To complement Adam Saltz's nice answer (+1 BTW): cohomology theories give a way of proving that certain sequences are exact---for instance, of proving that certain maps are surjective (i.e., solving certain equations) or injective. More specifically, and towards your question "What does it bring to the studies involved?", given an exact sequence in an abelian category
$$0 \rightarrow A_1 \rightarrow A_2 \rightarrow A_3 \rightarrow 0$$ and and a left exact functor $F$ (simple example: take the abelian category to be $kG$-modules, where $G$ is a $p$-group and the field $k$ has characteristic $p$, and take $F$ to be the functor of $G$-fixed points), one wants to know under what circumstances the induced map $F(A_2) \rightarrow F(A_3)$ is surjective. Tautologically, cohomology gives a sufficient condition: it's enough to check that the first derived functor on $A_1$ vanishes: $R^1 F (A_1)=0$. This may seem like no real gain.
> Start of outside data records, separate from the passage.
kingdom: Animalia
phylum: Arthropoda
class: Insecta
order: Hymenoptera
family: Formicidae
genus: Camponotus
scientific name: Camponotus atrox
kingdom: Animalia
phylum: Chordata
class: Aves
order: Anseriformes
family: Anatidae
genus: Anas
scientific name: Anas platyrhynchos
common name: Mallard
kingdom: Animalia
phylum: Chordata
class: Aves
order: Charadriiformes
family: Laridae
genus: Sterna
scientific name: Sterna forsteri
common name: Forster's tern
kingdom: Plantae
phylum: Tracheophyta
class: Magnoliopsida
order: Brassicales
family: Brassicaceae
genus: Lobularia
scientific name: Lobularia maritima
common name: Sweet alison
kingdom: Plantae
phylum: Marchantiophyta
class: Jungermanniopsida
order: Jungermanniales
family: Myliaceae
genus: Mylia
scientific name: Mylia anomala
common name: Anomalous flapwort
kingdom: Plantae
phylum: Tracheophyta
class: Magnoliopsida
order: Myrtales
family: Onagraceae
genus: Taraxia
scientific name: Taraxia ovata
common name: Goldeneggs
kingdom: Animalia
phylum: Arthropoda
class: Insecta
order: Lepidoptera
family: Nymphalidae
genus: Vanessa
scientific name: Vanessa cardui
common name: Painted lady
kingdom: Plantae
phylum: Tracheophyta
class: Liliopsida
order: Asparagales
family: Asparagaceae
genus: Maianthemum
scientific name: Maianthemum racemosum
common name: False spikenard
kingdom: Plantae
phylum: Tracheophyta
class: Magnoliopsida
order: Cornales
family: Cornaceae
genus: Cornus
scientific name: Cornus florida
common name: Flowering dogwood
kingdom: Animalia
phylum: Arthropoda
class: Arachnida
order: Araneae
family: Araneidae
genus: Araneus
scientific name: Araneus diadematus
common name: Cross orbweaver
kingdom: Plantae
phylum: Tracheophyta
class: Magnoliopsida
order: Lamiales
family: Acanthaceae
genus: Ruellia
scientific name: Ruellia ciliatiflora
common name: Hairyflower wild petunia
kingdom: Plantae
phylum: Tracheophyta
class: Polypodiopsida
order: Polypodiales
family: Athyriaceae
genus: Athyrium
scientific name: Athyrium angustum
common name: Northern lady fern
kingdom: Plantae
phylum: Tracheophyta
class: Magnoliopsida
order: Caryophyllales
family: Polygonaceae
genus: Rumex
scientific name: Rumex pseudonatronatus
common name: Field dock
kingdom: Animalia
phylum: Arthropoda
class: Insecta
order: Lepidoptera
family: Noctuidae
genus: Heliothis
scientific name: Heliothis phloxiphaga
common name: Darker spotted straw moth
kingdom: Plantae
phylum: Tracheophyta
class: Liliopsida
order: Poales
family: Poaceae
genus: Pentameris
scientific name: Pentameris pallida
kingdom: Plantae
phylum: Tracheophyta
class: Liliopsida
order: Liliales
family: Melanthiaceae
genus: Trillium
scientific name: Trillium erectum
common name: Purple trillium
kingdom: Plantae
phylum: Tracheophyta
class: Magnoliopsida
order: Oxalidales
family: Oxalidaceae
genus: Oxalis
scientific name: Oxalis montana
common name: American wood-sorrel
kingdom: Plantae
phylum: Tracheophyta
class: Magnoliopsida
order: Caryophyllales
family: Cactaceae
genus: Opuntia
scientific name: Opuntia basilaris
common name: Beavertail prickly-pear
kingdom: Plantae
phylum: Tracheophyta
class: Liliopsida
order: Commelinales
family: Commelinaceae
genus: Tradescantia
However, one thing that the cohomological machinery provides is a new technique for proving this: try to show, by descending induction, that all the higher cohomology groups $R^i F(A_1)=0$ (here, you need some kind of vanishing theorem that shows they are zero for $i$ large enough, and then you can try to use all the long exact sequences and things like the 5 lemma and its relatives).
A good example of this type of argument to keep in mind is Grothendieck's proof of Zariski's main theorem, e.g. as reproduced in Hartshorne's algebraic geometry book: see the theorem on formal functions and its corollaries.